⟨

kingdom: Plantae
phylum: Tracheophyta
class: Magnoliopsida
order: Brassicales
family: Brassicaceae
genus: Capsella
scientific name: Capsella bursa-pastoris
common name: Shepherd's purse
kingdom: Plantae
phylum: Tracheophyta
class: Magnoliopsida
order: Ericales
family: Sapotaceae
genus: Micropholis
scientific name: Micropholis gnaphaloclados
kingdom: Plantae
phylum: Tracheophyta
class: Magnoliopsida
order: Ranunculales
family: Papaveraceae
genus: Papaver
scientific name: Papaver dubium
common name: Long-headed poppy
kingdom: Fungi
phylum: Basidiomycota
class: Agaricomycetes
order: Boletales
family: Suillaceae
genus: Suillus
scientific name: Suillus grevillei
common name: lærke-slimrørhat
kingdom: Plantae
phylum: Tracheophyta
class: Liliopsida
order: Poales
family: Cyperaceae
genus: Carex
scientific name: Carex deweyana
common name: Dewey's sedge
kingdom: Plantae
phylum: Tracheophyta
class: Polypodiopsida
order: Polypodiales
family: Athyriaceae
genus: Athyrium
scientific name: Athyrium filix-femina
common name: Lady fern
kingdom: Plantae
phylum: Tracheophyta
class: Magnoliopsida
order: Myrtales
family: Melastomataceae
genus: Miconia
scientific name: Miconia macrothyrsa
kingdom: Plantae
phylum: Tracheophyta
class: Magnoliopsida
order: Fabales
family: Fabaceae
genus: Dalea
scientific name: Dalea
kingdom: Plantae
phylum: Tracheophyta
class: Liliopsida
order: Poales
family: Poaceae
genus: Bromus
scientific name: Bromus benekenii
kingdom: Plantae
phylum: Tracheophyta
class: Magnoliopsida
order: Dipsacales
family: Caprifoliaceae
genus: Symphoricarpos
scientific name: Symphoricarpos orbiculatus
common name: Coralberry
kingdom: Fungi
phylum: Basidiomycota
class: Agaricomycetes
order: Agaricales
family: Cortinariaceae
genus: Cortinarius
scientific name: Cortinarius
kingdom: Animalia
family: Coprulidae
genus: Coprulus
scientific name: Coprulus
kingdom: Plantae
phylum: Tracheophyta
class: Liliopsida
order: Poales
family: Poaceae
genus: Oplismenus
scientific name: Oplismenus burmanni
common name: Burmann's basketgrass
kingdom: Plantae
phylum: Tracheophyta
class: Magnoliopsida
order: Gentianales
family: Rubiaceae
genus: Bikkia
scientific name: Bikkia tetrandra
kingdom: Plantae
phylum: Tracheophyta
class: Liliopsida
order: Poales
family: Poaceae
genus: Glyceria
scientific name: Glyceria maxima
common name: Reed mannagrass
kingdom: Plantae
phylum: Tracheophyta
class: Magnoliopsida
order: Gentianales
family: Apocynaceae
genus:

⟩

= Task brief =
Transcribe the entire listing above verbatim, from its first line through its last.

= Task result =
kingdom: Plantae
phylum: Tracheophyta
class: Magnoliopsida
order: Brassicales
family: Brassicaceae
genus: Capsella
scientific name: Capsella bursa-pastoris
common name: Shepherd's purse
kingdom: Plantae
phylum: Tracheophyta
class: Magnoliopsida
order: Ericales
family: Sapotaceae
genus: Micropholis
scientific name: Micropholis gnaphaloclados
kingdom: Plantae
phylum: Tracheophyta
class: Magnoliopsida
order: Ranunculales
family: Papaveraceae
genus: Papaver
scientific name: Papaver dubium
common name: Long-headed poppy
kingdom: Fungi
phylum: Basidiomycota
class: Agaricomycetes
order: Boletales
family: Suillaceae
genus: Suillus
scientific name: Suillus grevillei
common name: lærke-slimrørhat
kingdom: Plantae
phylum: Tracheophyta
class: Liliopsida
order: Poales
family: Cyperaceae
genus: Carex
scientific name: Carex deweyana
common name: Dewey's sedge
kingdom: Plantae
phylum: Tracheophyta
class: Polypodiopsida
order: Polypodiales
family: Athyriaceae
genus: Athyrium
scientific name: Athyrium filix-femina
common name: Lady fern
kingdom: Plantae
phylum: Tracheophyta
class: Magnoliopsida
order: Myrtales
family: Melastomataceae
genus: Miconia
scientific name: Miconia macrothyrsa
kingdom: Plantae
phylum: Tracheophyta
class: Magnoliopsida
order: Fabales
family: Fabaceae
genus: Dalea
scientific name: Dalea
kingdom: Plantae
phylum: Tracheophyta
class: Liliopsida
order: Poales
family: Poaceae
genus: Bromus
scientific name: Bromus benekenii
kingdom: Plantae
phylum: Tracheophyta
class: Magnoliopsida
order: Dipsacales
family: Caprifoliaceae
genus: Symphoricarpos
scientific name: Symphoricarpos orbiculatus
common name: Coralberry
kingdom: Fungi
phylum: Basidiomycota
class: Agaricomycetes
order: Agaricales
family: Cortinariaceae
genus: Cortinarius
scientific name: Cortinarius
kingdom: Animalia
family: Coprulidae
genus: Coprulus
scientific name: Coprulus
kingdom: Plantae
phylum: Tracheophyta
class: Liliopsida
order: Poales
family: Poaceae
genus: Oplismenus
scientific name: Oplismenus burmanni
common name: Burmann's basketgrass
kingdom: Plantae
phylum: Tracheophyta
class: Magnoliopsida
order: Gentianales
family: Rubiaceae
genus: Bikkia
scientific name: Bikkia tetrandra
kingdom: Plantae
phylum: Tracheophyta
class: Liliopsida
order: Poales
family: Poaceae
genus: Glyceria
scientific name: Glyceria maxima
common name: Reed mannagrass
kingdom: Plantae
phylum: Tracheophyta
class: Magnoliopsida
order: Gentianales
family: Apocynaceae
genus:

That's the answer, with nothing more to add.